Extract.
*** Block opens ***

The effect of Robertsonian translocations on the intranuclear positioning of NORs (nucleolar organizing regions) in human sperm cells

Abstract

Only a few studies have described sperm chromosome intranuclear positioning changes in men with reproductive failure and an incorrect somatic karyotype. We studied the influence of Robertsonian translocations on the acrocentric chromosome positioning in human sperm cells. The basis of the analysis was the localization of NORs (nucleolar organizing regions) in sperm nuclei from three Robertsonian translocation carriers, namely, rob(13;22), rob(13;15) and rob(13;14), with a known meiotic segregation pattern. All three carriers presented with a similar percentage of genetically normal sperm cells (i.e., approximately 40%). To visualize NORs, we performed 2D-FISH with directly labelled probes. We used the linear and radial topologies of the nucleus to analyse the NORs distribution. We found an affected positioning of NORs in each case of the Robertsonian translocations. Moreover, the NORs tended to group, most often in two clusters. Both in Robertsonian carriers and control sperm cells, NORs mostly colocalized in the medial areas of the nuclei. In the case of the Roberstonian carriers, NORs were mostly concentrated in the peripheral part of the medial area, in contrast to control sperm cells in which the distribution was more dispersed towards the internal area.

Figure 1

A scheme of the sperm cell nucleus areas used for the localization of FISH signals from NORs (nuclear organizing regions). (A) Linear division. The division of the sperm cell nucleus into three longitudinal areas was marked as follows: A = apical, closer to the acrosome; M = medial; and T = area close to tail. (B) Radial division. The division of the sperm cell nucleus into nine radial areas was marked as follows: (c1) = central; (c2 + c3) = internal; (p1 + p3) = peripheral, near the apical area; (p2 + p4) = peripheral, near the tail area; (a) = apical area; and (t) = tail area.

Figure 2

Percentage (%) of sperm cells with NORs localizations (recognized as FISH signals) according to schemes No. 1 – 23 (for representative images of FISH, see Suppl. Fig. S1). One-way ANOVA was used to compare results (values p ≤ 0.01 was considered to be significantly different). *Values were significantly different from the Control value (p < 0.01). ^HNr of the scheme, the frequency of sperm cells was the highest (p < 0.001) in R1, R2, R3 and Control. ¹Significantly different from the R1 and R2 results. ²Significantly different from the R1 result. ³All of the values of R1, R2 and R3 were significantly different. ⁴Significantly different from the R2 and R3 results. ⁵All values R1, R2 and R3 were significantly different. ⁶Significantly different from R1 result. ⁷All of the values of R1, R2 and R3 were significantly different. ⁸Significantly different from the R1 and R3 results. ⁹Significantly different from the R2 and R3 results. ¹⁰All of the values the R1, R2 and R3 were significantly different. ¹¹All of the values of R1, R2 and R3 were significantly different. ¹²All of the values of R1, R2 and R3 were significantly different. ¹³Significantly different from the R1 and R2 results. ¹⁴Significantly different from the R1 and R2 results.

*** Block closes ***

Stored data entries
*** Block opens ***

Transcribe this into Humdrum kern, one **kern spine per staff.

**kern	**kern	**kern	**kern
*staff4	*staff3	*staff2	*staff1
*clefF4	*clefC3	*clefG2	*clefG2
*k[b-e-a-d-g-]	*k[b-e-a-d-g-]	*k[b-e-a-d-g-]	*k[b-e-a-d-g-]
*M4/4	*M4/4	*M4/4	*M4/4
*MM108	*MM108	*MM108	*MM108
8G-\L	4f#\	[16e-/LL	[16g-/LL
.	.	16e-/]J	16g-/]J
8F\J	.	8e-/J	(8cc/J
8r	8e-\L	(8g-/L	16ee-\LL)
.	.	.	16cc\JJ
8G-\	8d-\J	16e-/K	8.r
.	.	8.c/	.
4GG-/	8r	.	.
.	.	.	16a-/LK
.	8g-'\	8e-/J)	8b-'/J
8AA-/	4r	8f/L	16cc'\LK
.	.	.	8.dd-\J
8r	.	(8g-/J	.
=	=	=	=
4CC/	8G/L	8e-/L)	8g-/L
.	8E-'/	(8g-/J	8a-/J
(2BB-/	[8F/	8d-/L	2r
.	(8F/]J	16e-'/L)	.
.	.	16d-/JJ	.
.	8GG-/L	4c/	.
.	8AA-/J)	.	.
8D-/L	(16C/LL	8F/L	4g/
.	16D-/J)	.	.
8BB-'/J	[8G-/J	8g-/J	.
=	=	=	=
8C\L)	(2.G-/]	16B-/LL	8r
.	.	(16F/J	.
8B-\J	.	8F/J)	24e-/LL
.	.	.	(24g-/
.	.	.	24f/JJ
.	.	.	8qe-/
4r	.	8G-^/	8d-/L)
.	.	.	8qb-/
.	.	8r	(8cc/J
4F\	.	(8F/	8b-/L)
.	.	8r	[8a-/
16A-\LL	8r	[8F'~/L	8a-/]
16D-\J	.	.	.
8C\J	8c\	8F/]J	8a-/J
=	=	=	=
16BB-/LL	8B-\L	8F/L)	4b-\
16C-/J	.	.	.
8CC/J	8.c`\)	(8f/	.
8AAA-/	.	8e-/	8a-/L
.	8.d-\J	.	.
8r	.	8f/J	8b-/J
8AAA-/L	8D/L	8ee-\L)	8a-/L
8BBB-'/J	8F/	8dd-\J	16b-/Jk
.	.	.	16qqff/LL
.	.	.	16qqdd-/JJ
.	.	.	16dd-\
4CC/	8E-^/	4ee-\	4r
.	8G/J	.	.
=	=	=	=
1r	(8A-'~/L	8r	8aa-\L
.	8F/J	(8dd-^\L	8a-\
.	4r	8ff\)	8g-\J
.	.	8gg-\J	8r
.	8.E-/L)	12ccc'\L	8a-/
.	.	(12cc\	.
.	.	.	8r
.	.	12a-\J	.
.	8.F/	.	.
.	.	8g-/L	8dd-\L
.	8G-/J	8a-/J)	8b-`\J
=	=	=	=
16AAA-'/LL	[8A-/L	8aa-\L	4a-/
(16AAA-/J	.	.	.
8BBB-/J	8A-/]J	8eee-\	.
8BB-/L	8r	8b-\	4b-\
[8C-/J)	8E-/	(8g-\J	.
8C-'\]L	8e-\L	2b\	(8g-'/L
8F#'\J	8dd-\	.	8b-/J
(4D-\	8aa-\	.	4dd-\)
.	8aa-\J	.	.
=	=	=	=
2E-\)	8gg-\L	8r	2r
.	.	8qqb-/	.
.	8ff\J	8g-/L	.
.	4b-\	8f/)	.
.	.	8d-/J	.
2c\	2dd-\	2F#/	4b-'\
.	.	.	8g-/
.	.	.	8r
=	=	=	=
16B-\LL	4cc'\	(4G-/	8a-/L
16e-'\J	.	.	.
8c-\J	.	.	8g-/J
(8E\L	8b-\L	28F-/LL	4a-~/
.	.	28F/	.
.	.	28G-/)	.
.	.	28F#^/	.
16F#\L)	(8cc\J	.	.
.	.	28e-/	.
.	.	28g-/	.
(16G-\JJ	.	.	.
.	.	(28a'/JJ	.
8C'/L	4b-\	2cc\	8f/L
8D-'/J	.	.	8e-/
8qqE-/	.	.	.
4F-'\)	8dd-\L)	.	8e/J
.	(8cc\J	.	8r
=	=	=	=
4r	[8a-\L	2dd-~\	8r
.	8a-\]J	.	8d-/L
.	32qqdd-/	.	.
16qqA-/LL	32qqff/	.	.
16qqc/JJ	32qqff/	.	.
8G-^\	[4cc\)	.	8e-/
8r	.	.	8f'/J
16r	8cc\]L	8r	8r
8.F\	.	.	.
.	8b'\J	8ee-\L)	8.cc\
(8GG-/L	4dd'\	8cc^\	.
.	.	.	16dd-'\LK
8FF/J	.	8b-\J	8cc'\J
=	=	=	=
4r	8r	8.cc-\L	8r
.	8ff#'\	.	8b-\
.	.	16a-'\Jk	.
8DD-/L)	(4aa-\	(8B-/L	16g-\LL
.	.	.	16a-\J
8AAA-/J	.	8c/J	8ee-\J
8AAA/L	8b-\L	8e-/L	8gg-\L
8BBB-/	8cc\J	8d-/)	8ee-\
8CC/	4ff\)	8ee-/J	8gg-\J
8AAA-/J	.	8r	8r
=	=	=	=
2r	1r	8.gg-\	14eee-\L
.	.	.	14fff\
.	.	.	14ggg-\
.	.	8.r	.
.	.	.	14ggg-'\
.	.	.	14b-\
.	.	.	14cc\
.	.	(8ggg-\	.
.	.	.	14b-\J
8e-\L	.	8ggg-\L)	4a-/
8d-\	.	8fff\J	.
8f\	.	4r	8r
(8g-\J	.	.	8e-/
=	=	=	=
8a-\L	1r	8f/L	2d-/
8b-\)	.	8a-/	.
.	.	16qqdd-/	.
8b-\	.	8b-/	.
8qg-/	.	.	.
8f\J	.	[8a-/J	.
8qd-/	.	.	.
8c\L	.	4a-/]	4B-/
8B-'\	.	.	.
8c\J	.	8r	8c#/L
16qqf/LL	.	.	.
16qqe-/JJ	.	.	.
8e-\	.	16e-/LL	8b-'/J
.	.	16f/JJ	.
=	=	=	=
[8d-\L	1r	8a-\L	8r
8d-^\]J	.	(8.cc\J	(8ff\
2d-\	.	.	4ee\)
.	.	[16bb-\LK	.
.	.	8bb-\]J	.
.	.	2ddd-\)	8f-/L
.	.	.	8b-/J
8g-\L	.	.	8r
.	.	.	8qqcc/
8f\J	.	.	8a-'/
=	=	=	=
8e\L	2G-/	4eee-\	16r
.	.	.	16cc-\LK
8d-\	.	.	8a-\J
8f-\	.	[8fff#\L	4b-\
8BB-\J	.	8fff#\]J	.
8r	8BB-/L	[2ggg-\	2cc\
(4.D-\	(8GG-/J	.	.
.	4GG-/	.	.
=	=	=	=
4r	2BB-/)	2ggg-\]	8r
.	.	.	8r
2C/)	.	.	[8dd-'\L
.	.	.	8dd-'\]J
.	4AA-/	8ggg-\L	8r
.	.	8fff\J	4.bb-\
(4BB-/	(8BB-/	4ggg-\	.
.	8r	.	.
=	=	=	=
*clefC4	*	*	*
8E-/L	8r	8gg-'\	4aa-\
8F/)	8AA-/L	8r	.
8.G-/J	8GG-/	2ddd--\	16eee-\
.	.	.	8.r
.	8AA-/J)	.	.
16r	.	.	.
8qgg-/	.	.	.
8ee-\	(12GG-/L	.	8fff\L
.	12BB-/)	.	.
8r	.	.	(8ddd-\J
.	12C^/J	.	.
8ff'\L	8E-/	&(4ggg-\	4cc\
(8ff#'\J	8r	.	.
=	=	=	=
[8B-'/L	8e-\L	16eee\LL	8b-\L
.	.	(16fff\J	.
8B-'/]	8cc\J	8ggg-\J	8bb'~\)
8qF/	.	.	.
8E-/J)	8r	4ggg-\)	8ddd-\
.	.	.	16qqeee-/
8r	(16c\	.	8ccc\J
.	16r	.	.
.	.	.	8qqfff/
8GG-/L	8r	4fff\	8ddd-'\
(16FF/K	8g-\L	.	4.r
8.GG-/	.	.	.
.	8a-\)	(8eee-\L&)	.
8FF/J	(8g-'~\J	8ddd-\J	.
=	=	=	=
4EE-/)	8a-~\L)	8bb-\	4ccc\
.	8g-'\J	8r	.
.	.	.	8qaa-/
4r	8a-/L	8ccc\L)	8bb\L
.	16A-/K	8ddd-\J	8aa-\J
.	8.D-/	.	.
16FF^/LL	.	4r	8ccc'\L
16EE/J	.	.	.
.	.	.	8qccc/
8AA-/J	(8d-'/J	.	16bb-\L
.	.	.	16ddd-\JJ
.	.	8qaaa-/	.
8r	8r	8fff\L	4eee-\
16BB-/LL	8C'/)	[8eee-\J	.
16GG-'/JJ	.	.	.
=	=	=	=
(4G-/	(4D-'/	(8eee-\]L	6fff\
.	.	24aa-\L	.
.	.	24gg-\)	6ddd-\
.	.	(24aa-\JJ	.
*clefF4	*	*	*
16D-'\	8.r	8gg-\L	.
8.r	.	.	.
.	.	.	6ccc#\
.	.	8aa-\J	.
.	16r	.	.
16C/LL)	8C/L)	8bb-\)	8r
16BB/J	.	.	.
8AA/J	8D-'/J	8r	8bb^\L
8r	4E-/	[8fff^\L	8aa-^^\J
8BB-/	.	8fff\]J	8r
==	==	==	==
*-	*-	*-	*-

*** Block closes ***

What you will do.
• a. In the text on NOR positioning in sperm cells, what approximate percentage of genetically normal sperm cells did all three carriers present with?
• b. Which Robertsonian translocations carried by the men studied does the text on NOR positioning in sperm cells name?
• c. From the text on NOR positioning in sperm cells, transcribe everything from "A scheme of" down to "and (t) = tail area.".
This material has no connection to the text about NOR positioning in sperm cells.

Per-task outputs.
• a. Approximately 40%.

• b. rob(13;22), rob(13;15) and rob(13;14)

• c.
A scheme of the sperm cell nucleus areas used for the localization of FISH signals from NORs (nuclear organizing regions). (A) Linear division. The division of the sperm cell nucleus into three longitudinal areas was marked as follows: A = apical, closer to the acrosome; M = medial; and T = area close to tail. (B) Radial division. The division of the sperm cell nucleus into nine radial areas was marked as follows: (c1) = central; (c2 + c3) = internal; (p1 + p3) = peripheral, near the apical area; (p2 + p4) = peripheral, near the tail area; (a) = apical area; and (t) = tail area.